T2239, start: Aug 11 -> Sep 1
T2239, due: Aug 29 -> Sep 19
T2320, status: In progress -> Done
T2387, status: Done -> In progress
-=-=-=-=-
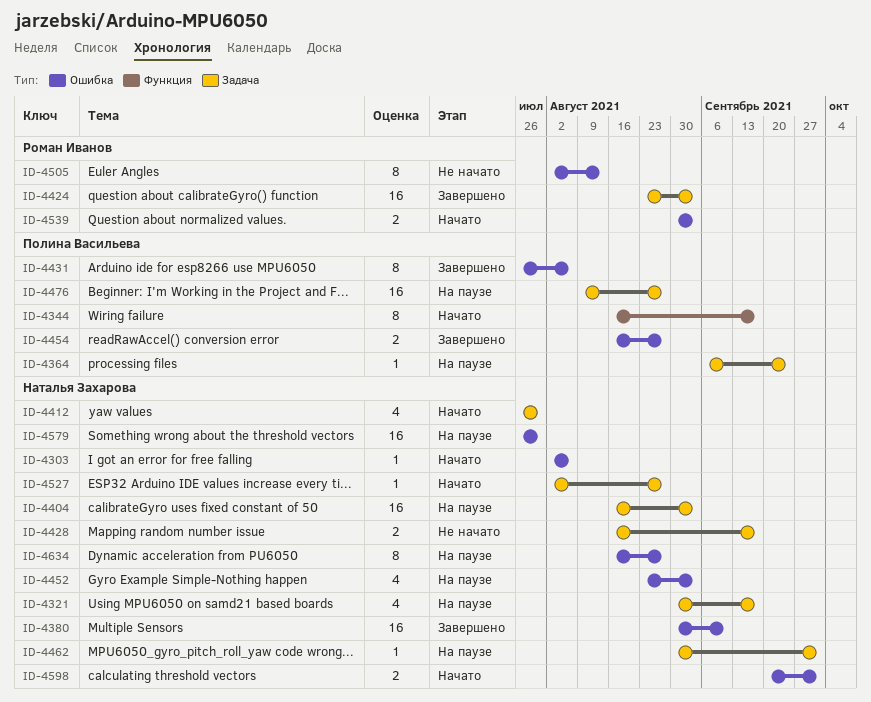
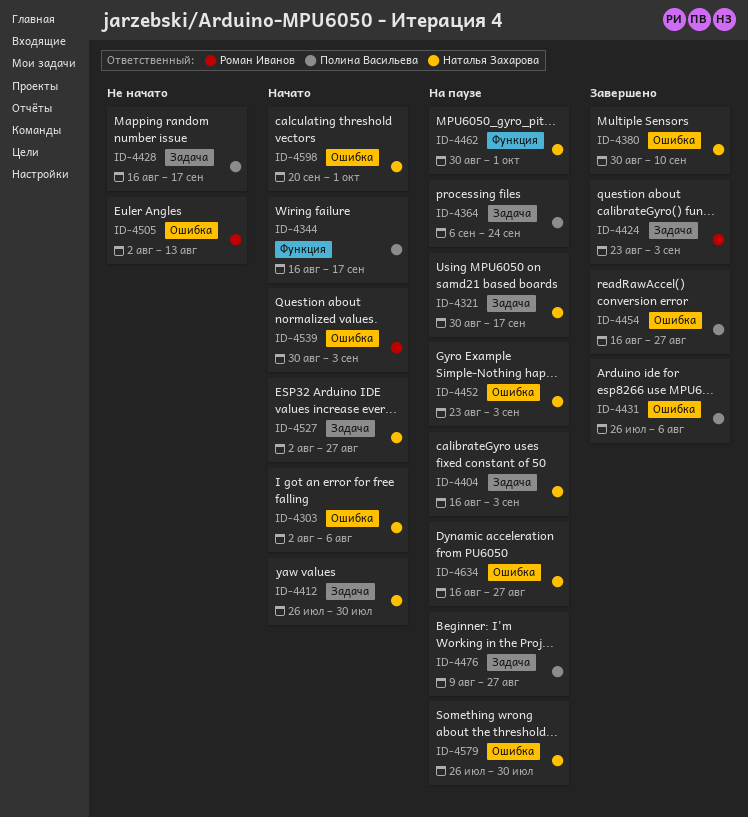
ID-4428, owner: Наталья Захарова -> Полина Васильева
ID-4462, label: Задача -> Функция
-=-=-=-=-
Every line above carrying the word "Done" needs to be shown.

T2320, status: In progress -> Done
T2387, status: Done -> In progress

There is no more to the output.